Juan Espil

Personal information
- Born: 5 January 1968 (age 57) Bahía Blanca, Argentina
- Nationality: Argentine / Italian
- Listed height: 1.95 m (6 ft 5 in)
- Listed weight: 90 kg (198 lb)

Career information
- Playing career: 1988–2012
- Position: Shooting guard / small forward
- Number: 10

Career history
- 1988–1992: Estudiantes (BB)
- 1992–1994: GEPU San Luis
- 1994–1996: Atenas
- 1996–2000: TAU Cerámica
- 2000–2001: Adr Roma
- 2001–2003: Joventut Badalona
- 2003–2005: Ricoh Manresa
- 2005–2006: Tenerife
- 2006: Bilbao Berri
- 2006–2008: Ricoh Manresa
- 2008–2009: Boca Juniors
- 2009–2010: Obras Sanitarias
- 2010–2012: Bahía Basket

Career highlights
- Argentine League champion (1993); Argentine League Finals MVP (1993); Argentine League MVP (1993); 3× Argentine League Top Scorer (1993, 1995, 1996); Spanish Cup winner (1999); 3× Liga ACB Free Throw Percentage leader (1998, 2004, 2005); Spanish League 3 Point Shootout Champion (1996–97); Italian Supercup winner (2000); N° 10 jersey retired by Estudiantes (BB) (2013);

= Juan Alberto Espil =

Argentine-Italian basketball player

Juan Alberto Espil Vanotti (born 5 January 1968) is a retired Argentine-Italian professional basketball player, who played as a shooting guard-small forward.

::::::::

**ACTIONS TO TAKE**:
1. Do these statements agree with the Juan Espil profile? Answer yes or no for each, and quote the words of the text that decide it. (a) Espil played for Ricoh Manresa in two separate spells. (b) He was Argentine League Top Scorer in 1994. (c) His number was retired by Boca Juniors.
2. In the Juan Espil profile, what does "3×" mean in "3× Liga ACB Free Throw Percentage leader"? Which years does the profile give for it?

(Stored data)
::::::::

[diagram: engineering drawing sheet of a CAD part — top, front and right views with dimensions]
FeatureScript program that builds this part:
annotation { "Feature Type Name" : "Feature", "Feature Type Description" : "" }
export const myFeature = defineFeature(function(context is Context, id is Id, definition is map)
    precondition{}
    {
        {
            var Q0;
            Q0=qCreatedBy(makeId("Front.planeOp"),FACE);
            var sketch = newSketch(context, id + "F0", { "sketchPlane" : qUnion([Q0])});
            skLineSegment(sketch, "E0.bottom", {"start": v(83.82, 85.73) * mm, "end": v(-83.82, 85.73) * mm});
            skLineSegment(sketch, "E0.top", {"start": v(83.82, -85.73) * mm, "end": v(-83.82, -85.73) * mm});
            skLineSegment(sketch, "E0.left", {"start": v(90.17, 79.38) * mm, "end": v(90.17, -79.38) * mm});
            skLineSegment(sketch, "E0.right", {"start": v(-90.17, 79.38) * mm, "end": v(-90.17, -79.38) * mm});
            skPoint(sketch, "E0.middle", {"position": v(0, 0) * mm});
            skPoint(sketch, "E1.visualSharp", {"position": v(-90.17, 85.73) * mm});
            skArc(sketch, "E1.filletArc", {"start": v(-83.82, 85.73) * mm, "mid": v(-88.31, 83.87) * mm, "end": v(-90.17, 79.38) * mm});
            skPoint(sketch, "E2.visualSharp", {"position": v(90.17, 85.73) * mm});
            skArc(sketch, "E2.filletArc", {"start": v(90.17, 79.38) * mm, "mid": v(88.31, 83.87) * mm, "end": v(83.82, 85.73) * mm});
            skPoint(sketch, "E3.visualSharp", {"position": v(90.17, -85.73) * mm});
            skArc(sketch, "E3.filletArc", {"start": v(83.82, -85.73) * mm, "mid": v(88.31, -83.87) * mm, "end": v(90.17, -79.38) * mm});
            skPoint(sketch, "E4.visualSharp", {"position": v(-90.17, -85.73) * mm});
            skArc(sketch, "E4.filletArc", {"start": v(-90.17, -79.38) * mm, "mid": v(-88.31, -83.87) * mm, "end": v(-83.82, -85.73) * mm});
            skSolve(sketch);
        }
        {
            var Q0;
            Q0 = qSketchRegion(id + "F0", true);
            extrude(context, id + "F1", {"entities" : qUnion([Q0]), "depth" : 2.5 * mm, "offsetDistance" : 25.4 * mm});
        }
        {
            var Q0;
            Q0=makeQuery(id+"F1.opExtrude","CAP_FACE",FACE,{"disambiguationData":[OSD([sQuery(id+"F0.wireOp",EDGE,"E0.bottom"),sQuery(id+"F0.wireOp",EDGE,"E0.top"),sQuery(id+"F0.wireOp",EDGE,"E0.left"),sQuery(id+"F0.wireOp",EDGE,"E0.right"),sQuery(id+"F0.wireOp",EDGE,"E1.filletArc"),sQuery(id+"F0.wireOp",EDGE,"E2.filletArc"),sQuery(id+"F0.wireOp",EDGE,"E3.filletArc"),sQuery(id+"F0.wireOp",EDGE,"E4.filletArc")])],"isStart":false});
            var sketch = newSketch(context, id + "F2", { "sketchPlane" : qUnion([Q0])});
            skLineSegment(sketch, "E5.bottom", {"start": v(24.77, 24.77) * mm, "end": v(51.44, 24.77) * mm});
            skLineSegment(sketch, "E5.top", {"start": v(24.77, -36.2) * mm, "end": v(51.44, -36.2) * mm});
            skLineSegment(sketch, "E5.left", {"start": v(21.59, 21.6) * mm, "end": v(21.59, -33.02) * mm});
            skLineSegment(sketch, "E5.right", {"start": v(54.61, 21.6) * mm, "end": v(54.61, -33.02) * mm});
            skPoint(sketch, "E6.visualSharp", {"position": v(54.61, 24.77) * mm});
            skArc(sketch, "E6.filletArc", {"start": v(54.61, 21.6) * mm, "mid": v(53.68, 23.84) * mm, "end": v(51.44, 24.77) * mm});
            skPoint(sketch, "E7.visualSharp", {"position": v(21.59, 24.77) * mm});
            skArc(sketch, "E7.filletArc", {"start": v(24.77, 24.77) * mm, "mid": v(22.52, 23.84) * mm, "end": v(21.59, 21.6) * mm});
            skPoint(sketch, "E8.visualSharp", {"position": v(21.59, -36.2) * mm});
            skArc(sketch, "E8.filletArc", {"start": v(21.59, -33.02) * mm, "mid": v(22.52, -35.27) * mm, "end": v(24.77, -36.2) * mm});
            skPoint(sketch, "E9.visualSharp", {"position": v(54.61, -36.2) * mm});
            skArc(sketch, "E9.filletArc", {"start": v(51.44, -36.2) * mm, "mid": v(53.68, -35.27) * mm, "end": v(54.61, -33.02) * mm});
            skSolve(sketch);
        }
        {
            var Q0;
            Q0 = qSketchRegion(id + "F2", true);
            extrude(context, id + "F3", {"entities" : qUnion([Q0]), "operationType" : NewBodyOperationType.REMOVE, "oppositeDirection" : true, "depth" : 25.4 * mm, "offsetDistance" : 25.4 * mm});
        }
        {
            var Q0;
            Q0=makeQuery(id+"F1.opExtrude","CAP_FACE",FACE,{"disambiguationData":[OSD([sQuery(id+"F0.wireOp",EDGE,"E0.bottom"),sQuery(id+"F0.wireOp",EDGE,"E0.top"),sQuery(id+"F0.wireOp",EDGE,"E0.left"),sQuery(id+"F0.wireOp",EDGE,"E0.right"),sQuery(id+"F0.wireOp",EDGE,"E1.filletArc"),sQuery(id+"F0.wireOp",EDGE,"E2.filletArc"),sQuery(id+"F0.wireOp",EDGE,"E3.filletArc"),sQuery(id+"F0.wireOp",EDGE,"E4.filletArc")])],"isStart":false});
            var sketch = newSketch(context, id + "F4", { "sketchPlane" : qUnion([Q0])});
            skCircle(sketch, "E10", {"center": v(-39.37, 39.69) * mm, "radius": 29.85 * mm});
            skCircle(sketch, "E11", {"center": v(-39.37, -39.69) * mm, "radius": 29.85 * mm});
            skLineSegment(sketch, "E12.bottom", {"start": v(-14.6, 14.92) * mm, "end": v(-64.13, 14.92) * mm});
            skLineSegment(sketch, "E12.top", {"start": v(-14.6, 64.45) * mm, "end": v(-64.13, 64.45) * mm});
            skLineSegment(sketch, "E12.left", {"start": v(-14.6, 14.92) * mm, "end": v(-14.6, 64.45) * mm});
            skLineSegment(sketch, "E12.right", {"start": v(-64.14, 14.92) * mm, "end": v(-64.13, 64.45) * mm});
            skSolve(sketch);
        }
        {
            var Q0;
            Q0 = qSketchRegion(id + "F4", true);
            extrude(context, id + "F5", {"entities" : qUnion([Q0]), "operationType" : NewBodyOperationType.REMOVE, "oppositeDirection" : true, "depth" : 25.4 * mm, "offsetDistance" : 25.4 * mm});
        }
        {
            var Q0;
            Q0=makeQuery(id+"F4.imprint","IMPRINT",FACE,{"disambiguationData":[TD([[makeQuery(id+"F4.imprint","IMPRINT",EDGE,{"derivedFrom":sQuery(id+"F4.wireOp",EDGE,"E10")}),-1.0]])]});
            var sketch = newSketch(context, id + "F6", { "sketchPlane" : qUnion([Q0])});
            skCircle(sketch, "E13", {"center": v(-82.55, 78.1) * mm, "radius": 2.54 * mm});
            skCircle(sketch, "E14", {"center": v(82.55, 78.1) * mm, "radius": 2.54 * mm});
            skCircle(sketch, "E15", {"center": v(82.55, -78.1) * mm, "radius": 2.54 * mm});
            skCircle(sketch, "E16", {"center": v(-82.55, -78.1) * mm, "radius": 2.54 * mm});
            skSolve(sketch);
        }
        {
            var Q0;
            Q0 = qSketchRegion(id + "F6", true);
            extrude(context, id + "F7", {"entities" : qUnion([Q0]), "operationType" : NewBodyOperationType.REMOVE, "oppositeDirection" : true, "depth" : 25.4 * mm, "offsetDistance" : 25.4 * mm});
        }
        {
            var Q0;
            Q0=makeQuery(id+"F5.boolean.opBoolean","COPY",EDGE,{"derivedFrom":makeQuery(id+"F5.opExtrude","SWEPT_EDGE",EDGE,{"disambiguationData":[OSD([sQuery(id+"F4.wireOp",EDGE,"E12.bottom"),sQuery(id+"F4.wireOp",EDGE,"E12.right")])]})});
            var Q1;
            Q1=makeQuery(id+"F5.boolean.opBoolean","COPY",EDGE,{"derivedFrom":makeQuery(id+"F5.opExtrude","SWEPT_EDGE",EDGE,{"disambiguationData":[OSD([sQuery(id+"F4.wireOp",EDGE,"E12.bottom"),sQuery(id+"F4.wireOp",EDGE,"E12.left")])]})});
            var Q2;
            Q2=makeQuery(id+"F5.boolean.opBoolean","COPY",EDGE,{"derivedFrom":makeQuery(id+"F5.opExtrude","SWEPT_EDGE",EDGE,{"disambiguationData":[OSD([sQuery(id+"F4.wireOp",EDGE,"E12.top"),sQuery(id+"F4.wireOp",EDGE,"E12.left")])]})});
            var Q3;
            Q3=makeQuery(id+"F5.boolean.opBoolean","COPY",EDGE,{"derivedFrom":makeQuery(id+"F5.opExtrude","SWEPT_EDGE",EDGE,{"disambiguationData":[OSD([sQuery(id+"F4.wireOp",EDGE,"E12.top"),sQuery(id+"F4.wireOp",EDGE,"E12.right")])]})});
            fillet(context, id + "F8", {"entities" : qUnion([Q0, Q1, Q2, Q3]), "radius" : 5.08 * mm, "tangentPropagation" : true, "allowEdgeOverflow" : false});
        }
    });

::::::::

**RESPONSES BY ITEM NUMBER**:
1.
(a) Yes: "2003–2005: Ricoh Manresa" and "2006–2008: Ricoh Manresa".
(b) No: "3× Argentine League Top Scorer (1993, 1995, 1996)".
(c) No: "N° 10 jersey retired by Estudiantes (BB) (2013)".

2. It means Espil led the Liga ACB in free throw percentage three times. The profile gives the years as 1998, 2004 and 2005.